DOCUMENT EXCERPT section start

Bomb fusing is not just timing either. My knowledge of their fuses used has faded with time but in essence there was either a mechanic or a combined electro-mechanical fuse arming wire / wires. At weapon release these are pulled from the fuse arming vane as the other end is attached / connected to the aircraft pylon. Airflow is then free to drive the arming vane and the constant-arming governor until the preselected arming delay elapses (I think they had 2 to 18 seconds available). Only then is the arming train in mechanical alignment and able to function. At impact (as they only had impact fusing) there is then an additional delay set for correct weapon effect (impact, relay, detonator, lead, booster then main explosive charge).

Even without the folklore of the 'BBC commentary' the Argentinians had wound the arming delay back to minimum (2 seconds?) and way below the safe level given in the tables and even shortened the arming wire routing, to bring the weapon arming process uncomfortably close to the aircraft. The failing to arm or failing to fuse was primarily due to 2 factors caused by the out-of-envelope delivery profile. First was a known phenomenon of weapon instability in pitch when ejected from the pylon, causing brief arming vane stalls, which is not usually a factor during normal deliveries. The second was from the nose fuse collar shearing due to either impact grazing angle or surface skip. The collar shear was another safety feature designed to reduce the chances of unintended detonation should the weapon be dropped during loading etc but it also worked against them.

It's best to think of the Argentinean efforts as a technically proficient operator pushing the weapons to the very edge or even beyond their capabilities. As an example of their skills and knowledge the mechanical re-gearing of fuses to allow for slow-speed arming when delivered from Hercules wing pylons will give you an idea of what they could do, even in a hurry.

I think the folklore is just too strong to be overtaken by reality though and it is simpler to state or imply that they didn't know what they were doing. But they did.

DOCUMENT EXCERPT section end
RECORD EXTRACTS section start

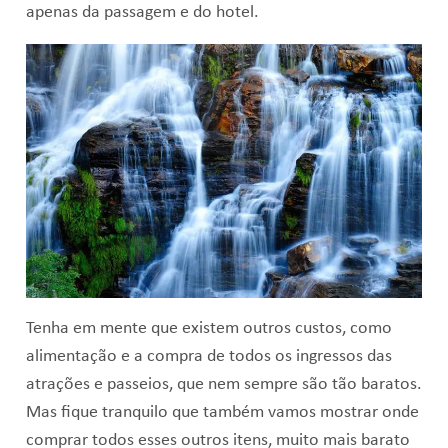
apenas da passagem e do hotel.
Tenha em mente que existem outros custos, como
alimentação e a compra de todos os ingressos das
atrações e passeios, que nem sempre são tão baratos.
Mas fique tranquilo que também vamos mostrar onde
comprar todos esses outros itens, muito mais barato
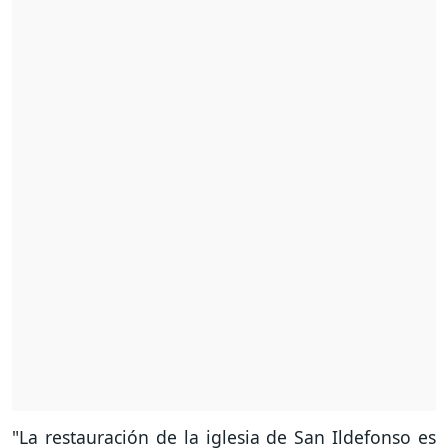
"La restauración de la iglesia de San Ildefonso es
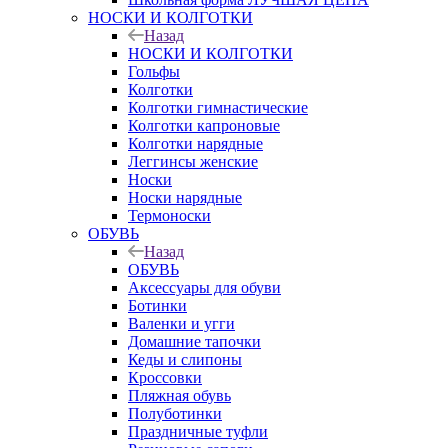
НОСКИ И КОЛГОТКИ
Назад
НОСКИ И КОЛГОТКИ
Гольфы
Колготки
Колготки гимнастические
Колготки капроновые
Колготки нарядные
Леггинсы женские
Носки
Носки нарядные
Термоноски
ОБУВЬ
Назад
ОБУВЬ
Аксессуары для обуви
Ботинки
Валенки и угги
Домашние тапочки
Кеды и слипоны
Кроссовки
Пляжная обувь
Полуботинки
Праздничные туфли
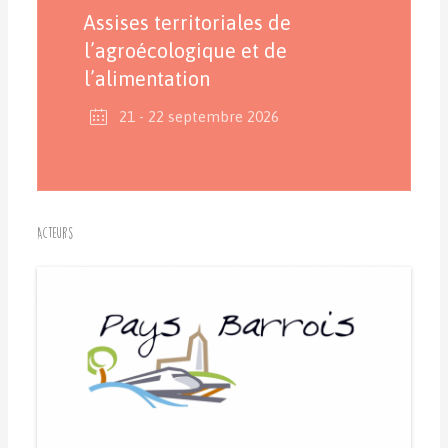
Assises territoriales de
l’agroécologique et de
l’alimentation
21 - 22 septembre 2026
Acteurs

RECORD EXTRACTS section end
RECORD EXTRACTS section start

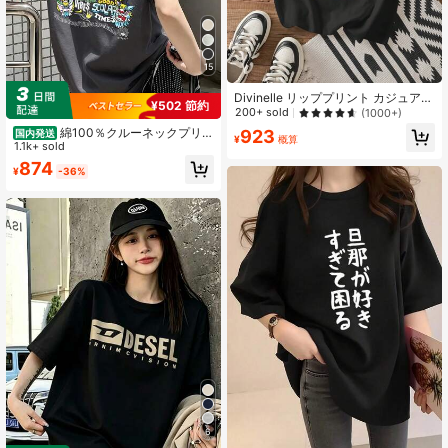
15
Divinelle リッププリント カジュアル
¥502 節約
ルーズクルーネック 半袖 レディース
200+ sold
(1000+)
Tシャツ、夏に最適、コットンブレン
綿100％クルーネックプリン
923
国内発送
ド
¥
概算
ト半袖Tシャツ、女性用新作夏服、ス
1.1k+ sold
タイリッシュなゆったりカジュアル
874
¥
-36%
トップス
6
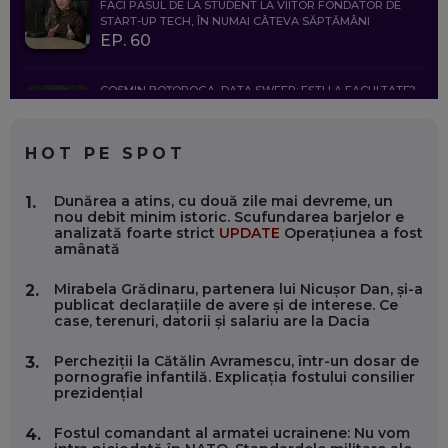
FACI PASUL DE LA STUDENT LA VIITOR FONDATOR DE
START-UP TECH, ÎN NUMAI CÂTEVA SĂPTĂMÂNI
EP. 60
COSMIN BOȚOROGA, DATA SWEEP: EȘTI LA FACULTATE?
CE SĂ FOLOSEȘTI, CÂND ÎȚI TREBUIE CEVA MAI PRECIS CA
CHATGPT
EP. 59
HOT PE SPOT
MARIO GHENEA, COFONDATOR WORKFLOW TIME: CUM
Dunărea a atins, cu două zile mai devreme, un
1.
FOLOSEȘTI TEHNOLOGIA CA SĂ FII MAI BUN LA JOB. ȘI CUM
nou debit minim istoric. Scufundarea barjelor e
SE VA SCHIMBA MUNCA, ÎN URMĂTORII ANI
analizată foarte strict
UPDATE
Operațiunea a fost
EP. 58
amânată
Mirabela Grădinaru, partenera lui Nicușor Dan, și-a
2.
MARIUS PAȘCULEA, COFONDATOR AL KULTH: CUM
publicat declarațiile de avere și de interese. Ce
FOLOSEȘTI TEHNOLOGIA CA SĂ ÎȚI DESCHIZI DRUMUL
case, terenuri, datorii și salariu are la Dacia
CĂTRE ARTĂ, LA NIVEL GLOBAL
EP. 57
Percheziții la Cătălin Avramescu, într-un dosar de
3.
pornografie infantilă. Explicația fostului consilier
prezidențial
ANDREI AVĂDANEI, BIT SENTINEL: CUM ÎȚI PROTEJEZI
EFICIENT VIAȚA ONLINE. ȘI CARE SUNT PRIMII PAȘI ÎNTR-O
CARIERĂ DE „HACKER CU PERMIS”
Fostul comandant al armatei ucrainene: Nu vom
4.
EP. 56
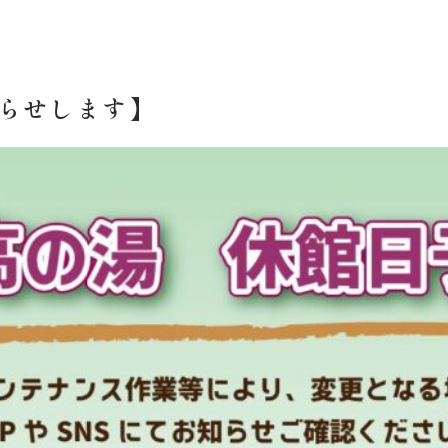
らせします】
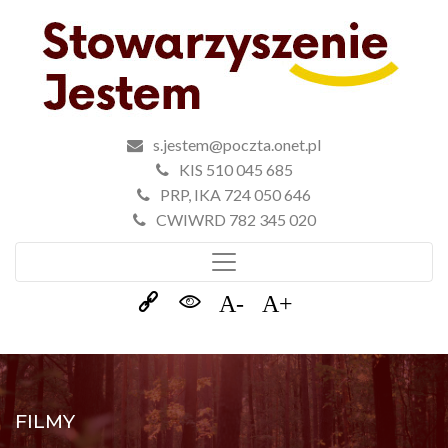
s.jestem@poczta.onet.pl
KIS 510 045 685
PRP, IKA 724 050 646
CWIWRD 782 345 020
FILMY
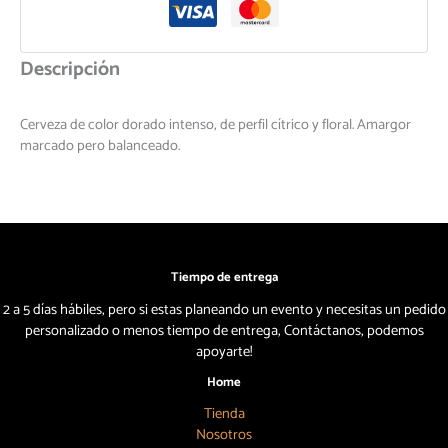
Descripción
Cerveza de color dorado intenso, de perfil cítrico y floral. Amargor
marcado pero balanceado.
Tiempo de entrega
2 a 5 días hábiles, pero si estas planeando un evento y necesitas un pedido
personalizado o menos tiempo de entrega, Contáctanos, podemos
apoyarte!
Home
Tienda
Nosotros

RECORD EXTRACTS section end
RECORD EXTRACTS section start

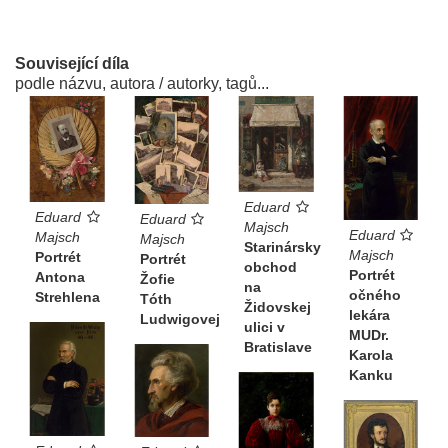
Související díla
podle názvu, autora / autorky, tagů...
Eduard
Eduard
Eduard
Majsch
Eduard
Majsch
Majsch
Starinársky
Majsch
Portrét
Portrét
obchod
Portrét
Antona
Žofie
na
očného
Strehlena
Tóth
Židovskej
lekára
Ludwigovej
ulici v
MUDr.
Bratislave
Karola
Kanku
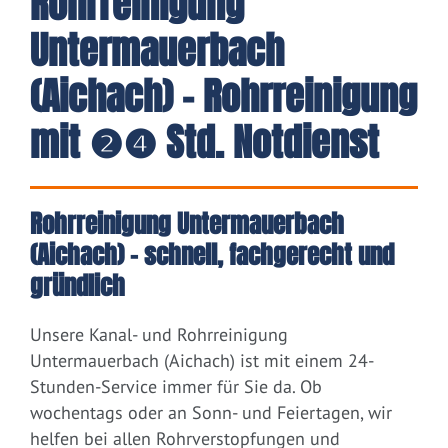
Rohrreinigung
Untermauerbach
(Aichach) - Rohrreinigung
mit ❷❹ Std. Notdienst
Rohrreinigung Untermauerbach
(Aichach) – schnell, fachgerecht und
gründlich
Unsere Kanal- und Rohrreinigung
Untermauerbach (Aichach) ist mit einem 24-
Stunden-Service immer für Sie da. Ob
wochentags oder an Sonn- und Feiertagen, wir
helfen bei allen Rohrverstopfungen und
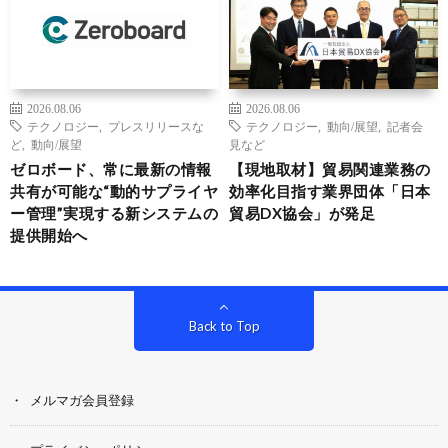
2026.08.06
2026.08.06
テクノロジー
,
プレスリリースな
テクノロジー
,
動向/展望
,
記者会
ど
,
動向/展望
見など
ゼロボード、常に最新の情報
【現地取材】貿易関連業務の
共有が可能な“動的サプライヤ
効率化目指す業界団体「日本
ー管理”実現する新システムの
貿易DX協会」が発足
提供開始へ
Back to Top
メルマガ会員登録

RECORD EXTRACTS section end

- **WORK ORDER**:
For each statement below, decide whether it agrees with the post on bomb fusing. Answer yes or no and quote the words of the post that decide it.
1. The Argentinians set the arming delay above the safe level given in the tables.
2. The weapons described had only impact fusing.
3. The writer holds that the Argentinians did not know what they were doing.

- **EXERCISE ANSWER**:
1. No: "the Argentinians had wound the arming delay back to minimum (2 seconds?) and way below the safe level given in the tables"
2. Yes: "as they only had impact fusing"
3. No: "it is simpler to state or imply that they didn't know what they were doing. But they did."